In his interviews at that time, Qatar Airways CEO Akbar Al Baker had pronounced the blockade as a “clear breach of civil aviation conventions.” Forced to take longer routes — such as through Southeast Asia, for example — Qatar Airways had to drop 18 destinations from its network. Longer flight times incurred higher fuel burn.

Adding 24 new routes to offset the impact, the airline survived but had to adjust losses as a large sector was cut off. Approximately 17.5% of Qatar Airways’ weekly flights were to the same countries that had placed the boycott. Finally, Doha forwarded a formal proposal to the ICAO for the Doha FIR in early 2018.

In the official notification, the UN called on Qatar, Bahrain and other “surrounding states with an interest in this matter” to “agree to technical arrangements for the implementation of the Doha FIR/SRR.” Therefore, it is likely that Qatar will get its airspace independence and finally achieve its air sustainability goals.

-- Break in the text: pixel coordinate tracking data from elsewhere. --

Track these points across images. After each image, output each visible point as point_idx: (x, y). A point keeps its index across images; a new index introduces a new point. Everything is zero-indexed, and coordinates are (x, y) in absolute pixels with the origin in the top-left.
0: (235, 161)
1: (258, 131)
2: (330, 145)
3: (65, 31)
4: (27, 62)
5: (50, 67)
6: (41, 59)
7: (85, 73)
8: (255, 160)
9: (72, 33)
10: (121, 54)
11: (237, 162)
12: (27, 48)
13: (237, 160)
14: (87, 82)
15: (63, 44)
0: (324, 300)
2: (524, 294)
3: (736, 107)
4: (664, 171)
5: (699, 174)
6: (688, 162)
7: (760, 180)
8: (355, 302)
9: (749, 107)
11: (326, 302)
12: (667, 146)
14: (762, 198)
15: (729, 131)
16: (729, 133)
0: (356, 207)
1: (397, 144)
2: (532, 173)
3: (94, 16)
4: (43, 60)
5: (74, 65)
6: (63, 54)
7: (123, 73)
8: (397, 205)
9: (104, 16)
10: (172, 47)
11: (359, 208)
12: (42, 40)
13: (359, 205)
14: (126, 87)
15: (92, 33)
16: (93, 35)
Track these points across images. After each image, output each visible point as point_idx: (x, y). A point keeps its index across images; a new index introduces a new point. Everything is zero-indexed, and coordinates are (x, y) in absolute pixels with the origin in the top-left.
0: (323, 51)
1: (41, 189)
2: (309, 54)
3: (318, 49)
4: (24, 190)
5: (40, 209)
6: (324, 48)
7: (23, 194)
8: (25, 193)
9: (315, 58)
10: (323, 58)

Bound to follow ICAO advisories, especially this one regarding the redrawing of the skies, Bahrain has remained involved throughout the proceedings. Though the international aviation body cannot impose its decisions on states, the regulators from its 193-member countries almost invariably comply and uphold its international aviation standards.  

Moreover, the ICAO termed it an “achievement of a decision” facilitated by its council and announced after a review by the ICAO Air Navigation Commission that Qatar “possesses the capabilities and qualifications necessary to manage air traffic safely and effectively.” 

Shorter flight times from Doha to destinations in North America, Africa and Europe can give a further boost to Qatar as it prepares to host the 2022 FIFA World Cup.